Today, after receiving the Lord, I told Him on my knees that I don't have a rock to hold on to in the storm. Then, I felt sad because I know he wants to be my rock. And I want that to be enough. But here in this world, I just haven't found what lights me up for him and for His glory. I'm so broken. All I loved was love... But I didn't understand what holy love was. Love is all I ever wanted. I strongly desired that and sex. So I am giving up the latter until further notice. Giving up sex isn't hard when single (it's already been a very long time for me that I've gone without that), but it's when alone... the giving in to self-gratification part, that I struggle with.

Even when I don't indulge in that, there's still the random energetic states that pass through all of my atoms like a wave of white light... or the 20-30 minute long ESO's if I go too long without release. But I can handle anything if I decide to. I still desire love and highly spiritual sex, but if God wants something else for my heart, I accept that. It's just taking a really long time and I feel like I don't know how much longer I can do this. I think (during St. Michael's Lent) in leaning into a more disciplined chastity, and investigating my resistance towards celibacy, the evil one has been pressing me hard and I've been feeling out of sorts and more weak than usual.

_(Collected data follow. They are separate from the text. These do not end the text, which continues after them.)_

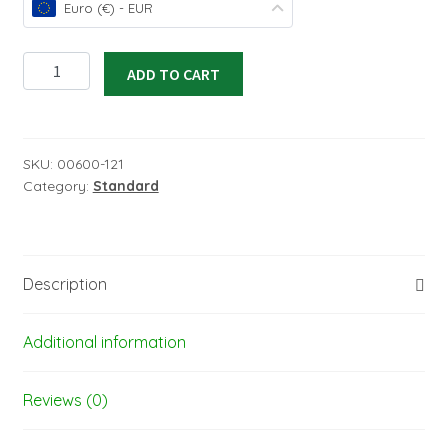
Euro (€) - EUR
ORACOVER
ADD TO CART
orange,
width:
600
mm
SKU:
00600-121
Category:
Standard
–
length
1
M-
Description
nr.
21-
060-
Additional information
010
quantity
Reviews (0)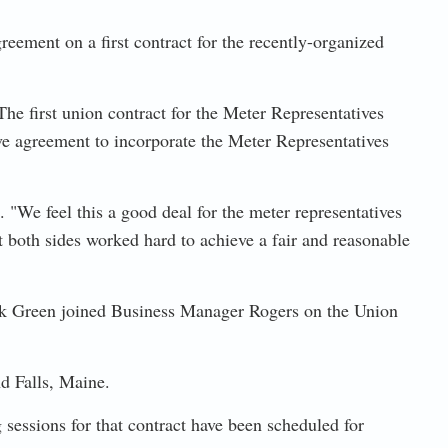
ement on a first contract for the recently-organized
he first union contract for the Meter Representatives
ive agreement to incorporate the Meter Representatives
"We feel this a good deal for the meter representatives
 both sides worked hard to achieve a fair and reasonable
 Green joined Business Manager Rogers on the Union
d Falls, Maine.
sessions for that contract have been scheduled for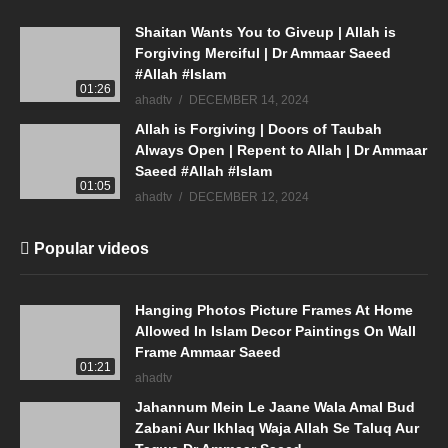
Shaitan Wants You to Giveup | Allah is
Forgiving Merciful | Dr Ammaar Saeed
#Allah #Islam
01:26
ahadtv
DECEMBER 14, 2024
Allah is Forgiving | Doors of Taubah
Always Open | Repent to Allah | Dr Ammaar
Saeed #Allah #Islam
01:05
ahadtv
DECEMBER 12, 2024
Popular videos
Hanging Photos Picture Frames At Home
Allowed In Islam Decor Paintings On Wall
Frame Ammaar Saeed
01:21
ahadtv
Jahannum Mein Le Jaane Wala Amal Bud
Zabani Aur Ikhlaq Waja Allah Se Taluq Aur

Holy moly. I hope this passes soon.

Thursday, August 15, 2024

Day 1 of St. Michael's Lent - Resistance and Temptation



It's Day 1 of St. Michael's Lent and I'm already being struck hard by the evil one. Part of what I'm leaning into for my heart is remaining completely celibate during this time. I usually have a very high sex drive, and I'm no stranger to temperance, but I'm finding it harder than usual. In fact, it's quite ridiculous and overwhelming. To the point I know it's a temptation to throw me off.

I recently scoffed at the idea I could be celibate (a state of being) and while I do exercise chastity for the most part, I knew I could never choose celibacy as a way of life. This made me realize I have a particular resistance that begs some investigating. Perhaps I'm too attached to this urge/drive itself and the unwillingness to let it go. Perhaps I have a belief that my need is too strong. Or that I fear I could never do it (celibacy). Maybe because I think I have a weakness... and I do.

I would suggest that people do not throw stones here, because we are all sexual beings and to deny that is to deny our nature as God created us. This is an area of struggle for many people. I don't think it does anyone any good to not talk about things like this. Many of the saints struggled in the area of their sexuality. This just happens to be one of the things I'd like to experiment with having more control over. I don't feel victimized by my desires, nor guilty or anything. I just wish to be free from attachments, doubts, fears and resistance in my life.
 

St. Michael's Lent (Aug 15-Sept 29)


Today is day 1.

I will send a message soon to those who wanted to do this with me... and perhaps do like we did last time for the "Fasting for Miracles" group. I'll ask everyone for some prayer requests. Now is a good time to think about what our own personal struggles or vices are... things that keep us from being closer to Christ or areas we need to improve or have more discipline with. Something we can cut out of our lives or limit. Self-denial... not just from food but what really has an impact on our hearts.

Adding the St. Michael Chaplet prayer to each of these 40 days will be very beneficial. I also have some other resources that are helpful on this journey of prayer and fasting.